Insiden keracunan MBG pertama kali terjadi pada 26 September 2025, melibatkan tiga SPPG yakni Cipongkor Cijambu, Cipongkor Neglasari, dan Cihampelas. Ratusan siswa mengalami gejala keracunan setelah mengonsumsi hidangan melon dan lotek yang terbukti mengandung cemaran nitrit tinggi.
Nitrit dalam kadar berlebih diketahui dapat mengganggu fungsi hemoglobin dan berisiko pada kesehatan anak.

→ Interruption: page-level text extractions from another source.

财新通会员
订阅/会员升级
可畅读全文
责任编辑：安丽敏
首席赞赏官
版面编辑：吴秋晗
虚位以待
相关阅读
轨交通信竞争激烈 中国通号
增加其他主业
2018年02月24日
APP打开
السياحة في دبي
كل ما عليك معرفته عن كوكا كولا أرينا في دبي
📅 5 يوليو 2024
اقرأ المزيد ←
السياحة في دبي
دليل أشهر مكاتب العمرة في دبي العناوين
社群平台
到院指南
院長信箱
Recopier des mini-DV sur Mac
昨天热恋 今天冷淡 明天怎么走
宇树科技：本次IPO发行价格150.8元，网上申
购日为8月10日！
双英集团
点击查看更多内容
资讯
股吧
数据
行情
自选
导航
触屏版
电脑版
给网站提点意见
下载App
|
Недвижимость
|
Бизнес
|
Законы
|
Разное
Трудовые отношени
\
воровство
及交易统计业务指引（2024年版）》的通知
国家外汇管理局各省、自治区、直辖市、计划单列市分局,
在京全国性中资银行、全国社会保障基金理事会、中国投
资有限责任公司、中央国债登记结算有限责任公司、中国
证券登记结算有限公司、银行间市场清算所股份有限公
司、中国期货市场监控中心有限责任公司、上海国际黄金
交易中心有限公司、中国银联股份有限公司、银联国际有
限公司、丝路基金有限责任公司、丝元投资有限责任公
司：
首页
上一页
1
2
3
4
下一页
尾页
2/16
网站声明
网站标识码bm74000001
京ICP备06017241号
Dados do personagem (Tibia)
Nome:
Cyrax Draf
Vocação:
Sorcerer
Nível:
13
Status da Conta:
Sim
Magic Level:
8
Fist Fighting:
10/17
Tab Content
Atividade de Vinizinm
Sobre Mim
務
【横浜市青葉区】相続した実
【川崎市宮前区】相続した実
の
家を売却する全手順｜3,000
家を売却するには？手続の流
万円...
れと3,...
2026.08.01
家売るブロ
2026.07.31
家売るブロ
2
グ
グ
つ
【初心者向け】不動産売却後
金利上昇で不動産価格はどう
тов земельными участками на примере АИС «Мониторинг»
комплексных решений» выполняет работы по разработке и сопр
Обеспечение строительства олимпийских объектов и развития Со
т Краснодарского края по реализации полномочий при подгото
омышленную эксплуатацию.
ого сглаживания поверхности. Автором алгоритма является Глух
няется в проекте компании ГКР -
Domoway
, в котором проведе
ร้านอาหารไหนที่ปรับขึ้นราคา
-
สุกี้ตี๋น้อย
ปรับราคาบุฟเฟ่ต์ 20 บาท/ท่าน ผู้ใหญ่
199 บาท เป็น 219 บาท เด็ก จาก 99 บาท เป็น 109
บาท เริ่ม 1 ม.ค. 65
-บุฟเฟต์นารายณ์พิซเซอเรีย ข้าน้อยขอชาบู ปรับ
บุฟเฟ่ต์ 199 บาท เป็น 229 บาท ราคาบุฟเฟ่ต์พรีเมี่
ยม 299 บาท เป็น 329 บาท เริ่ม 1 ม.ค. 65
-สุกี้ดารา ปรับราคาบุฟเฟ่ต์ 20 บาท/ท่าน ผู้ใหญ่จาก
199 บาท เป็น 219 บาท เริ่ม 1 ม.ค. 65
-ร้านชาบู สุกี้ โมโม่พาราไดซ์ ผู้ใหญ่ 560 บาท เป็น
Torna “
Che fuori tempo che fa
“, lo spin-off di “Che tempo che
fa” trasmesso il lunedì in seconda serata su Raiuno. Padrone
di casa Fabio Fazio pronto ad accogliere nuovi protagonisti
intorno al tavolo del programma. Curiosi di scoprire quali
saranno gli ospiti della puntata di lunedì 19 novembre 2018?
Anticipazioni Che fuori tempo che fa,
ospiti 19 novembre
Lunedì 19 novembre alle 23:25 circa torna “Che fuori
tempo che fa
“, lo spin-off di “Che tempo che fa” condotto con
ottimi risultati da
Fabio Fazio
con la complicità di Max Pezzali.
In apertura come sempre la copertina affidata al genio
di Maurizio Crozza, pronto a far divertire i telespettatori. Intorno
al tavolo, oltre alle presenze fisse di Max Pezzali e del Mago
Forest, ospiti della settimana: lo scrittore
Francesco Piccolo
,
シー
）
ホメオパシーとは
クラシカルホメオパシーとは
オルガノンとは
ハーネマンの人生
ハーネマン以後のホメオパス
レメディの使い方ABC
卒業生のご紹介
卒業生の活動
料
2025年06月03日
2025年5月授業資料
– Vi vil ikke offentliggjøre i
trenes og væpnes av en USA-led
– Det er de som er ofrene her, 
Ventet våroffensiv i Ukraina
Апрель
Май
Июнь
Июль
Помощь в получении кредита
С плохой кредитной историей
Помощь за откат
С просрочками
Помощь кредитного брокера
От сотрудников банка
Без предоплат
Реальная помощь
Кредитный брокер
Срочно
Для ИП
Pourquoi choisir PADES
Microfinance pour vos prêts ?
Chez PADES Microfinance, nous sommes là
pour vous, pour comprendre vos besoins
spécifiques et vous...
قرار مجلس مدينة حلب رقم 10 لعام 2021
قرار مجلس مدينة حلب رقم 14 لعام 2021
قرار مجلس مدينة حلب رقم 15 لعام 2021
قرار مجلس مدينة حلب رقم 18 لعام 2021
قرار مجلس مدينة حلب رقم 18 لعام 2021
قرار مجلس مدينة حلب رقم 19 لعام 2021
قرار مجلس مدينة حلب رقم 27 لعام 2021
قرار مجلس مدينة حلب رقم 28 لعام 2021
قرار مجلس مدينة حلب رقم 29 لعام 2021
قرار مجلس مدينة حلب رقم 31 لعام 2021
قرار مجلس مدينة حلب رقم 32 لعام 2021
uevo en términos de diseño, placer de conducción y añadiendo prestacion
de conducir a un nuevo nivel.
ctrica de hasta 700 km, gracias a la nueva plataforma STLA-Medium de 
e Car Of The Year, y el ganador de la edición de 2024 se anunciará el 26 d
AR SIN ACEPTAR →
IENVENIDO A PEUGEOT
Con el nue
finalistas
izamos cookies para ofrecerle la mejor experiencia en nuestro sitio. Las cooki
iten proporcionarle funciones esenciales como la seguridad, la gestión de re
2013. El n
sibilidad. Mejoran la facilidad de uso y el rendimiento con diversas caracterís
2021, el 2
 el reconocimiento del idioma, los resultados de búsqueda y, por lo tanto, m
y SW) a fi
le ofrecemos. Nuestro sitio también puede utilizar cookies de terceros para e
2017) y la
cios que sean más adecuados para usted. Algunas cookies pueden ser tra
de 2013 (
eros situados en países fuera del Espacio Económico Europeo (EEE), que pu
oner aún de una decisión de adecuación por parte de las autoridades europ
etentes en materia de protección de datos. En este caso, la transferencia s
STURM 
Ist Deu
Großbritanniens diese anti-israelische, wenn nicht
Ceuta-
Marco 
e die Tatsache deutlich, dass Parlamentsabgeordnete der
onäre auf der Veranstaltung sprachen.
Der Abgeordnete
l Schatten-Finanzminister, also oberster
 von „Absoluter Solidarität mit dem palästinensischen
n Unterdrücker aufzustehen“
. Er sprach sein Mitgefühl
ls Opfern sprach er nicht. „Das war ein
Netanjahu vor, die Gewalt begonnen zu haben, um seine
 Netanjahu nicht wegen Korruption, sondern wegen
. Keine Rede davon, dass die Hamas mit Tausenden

Kasus berikutnya muncul di Cisarua, tepatnya di SPPG Jambudipa pada 14 Oktober dan Pasirlangu pada 15 Oktober 2025. Sayangnya, investigasi tidak dapat dilakukan lebih lanjut karena tidak tersedia sampel makanan untuk diuji.
Hal ini menyoroti pentingnya dokumentasi dan pengawasan ketat terhadap setiap hidangan MBG.
Menurut data Kementerian Kesehatan, kasus keracunan makanan di sekolah masih menjadi masalah serius. Laporan tahun 2024 mencatat lebih dari 1.200 kasus keracunan makanan di lingkungan pendidikan, dengan faktor utama berasal dari kontaminasi bahan pangan dan penyimpanan yang tidak higienis. Temuan BGN di Bandung Barat memperkuat urgensi penerapan standar keamanan pangan di seluruh SPPG.